> SHORT TASK 1
In the article comparing NPS with equity mutual funds, switch "secure" to "safe" and give the part that opens with the words "3) Volatility" and closes with "of GCL Broking.".

━━ PROVIDED PASSAGE

NPS scheme vs equity Mutual funds: Which is better? Explained with ten points (2024)

NPS vs equity mutual funds: Both Equity Mutual Funds (MFs) and the National Pension System (NPS) are tools to create wealth in the long term. The choice between NPS and equity MFs depends on various factors, including your financial goals, risk tolerance, investment horizon, investment preferences, and tax benefits. Both NPS and equity mutual funds have their advantages and disadvantages.

1)NPS vs equity MF: Purpose

NPS is a long-term retirement-focused investment vehicle designed to provide a regular income stream after retirement. Mutual funds serve various financial goals, including wealth creation, retirement, and tax planning depending on the objective of the scheme selected. Options are available for short to long-term investment horizons.

2) NPS scheme vs equity mutual funds: Investment Options

NPS Tier 1 provides a diversified array of asset classes, encompassing equity, corporate bonds, government securities, and alternative investment funds. Investors have the flexibility to select from various investment options: Active Choice, enabling self-allocation, or Auto Choice, which allocates based on age.

Equity investments within NPS Tier 1 are directed solely towards the top 200 stocks of the equity capital market, sorted by market capitalization. Equity mutual funds, on the other hand, encompass a broad spectrum of asset classes, including equity, equity arbitrage, and debt instruments, thereby constituting hybrid equity funds.

In compliance with regulations, equity mutual funds are mandated to allocate a minimum of 65% of their assets into equity and equivalent securities. These funds may adopt passive or active management strategies, with allocations diversified across sectors/themes and market capitalization segments.

3) Volatility

“NPS is more secure and less volatile as they diversify funds across Equity, Corporate bonds, and government securities, whereas Equity Mutual Funds invest most of the funds under equity only," said Ravi Singhal, CEO, of GCL Broking.

━━━━

> SHORT TASK 2
Echo the records word for word, from the line containing "This is a 0.5" through the line containing "road 2 (unclassified): [(511,465),(0,479)]".

━━ EXCERPTED DATA

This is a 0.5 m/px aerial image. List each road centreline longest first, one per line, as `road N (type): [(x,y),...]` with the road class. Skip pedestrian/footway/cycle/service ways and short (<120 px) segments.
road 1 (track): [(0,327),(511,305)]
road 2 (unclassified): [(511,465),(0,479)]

━━━━
━━ EXCERPTED DATA

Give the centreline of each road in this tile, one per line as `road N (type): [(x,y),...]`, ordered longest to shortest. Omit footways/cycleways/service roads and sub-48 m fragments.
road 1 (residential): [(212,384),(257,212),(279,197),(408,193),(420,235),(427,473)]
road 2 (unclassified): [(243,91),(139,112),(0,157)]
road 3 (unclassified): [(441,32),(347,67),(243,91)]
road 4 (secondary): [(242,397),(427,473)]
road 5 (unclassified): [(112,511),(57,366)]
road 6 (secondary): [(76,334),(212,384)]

━━━━
━━ EXCERPTED DATA

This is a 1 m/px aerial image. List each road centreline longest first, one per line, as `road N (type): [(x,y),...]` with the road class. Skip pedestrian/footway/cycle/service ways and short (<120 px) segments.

━━━━

> FULL SOLUTION 1
3) Volatility

“NPS is more safe and less volatile as they diversify funds across Equity, Corporate bonds, and government securities, whereas Equity Mutual Funds invest most of the funds under equity only," said Ravi Singhal, CEO, of GCL Broking.

> FULL SOLUTION 2
This is a 0.5 m/px aerial image. List each road centreline longest first, one per line, as `road N (type): [(x,y),...]` with the road class. Skip pedestrian/footway/cycle/service ways and short (<120 px) segments.
road 1 (track): [(0,327),(511,305)]
road 2 (unclassified): [(511,465),(0,479)]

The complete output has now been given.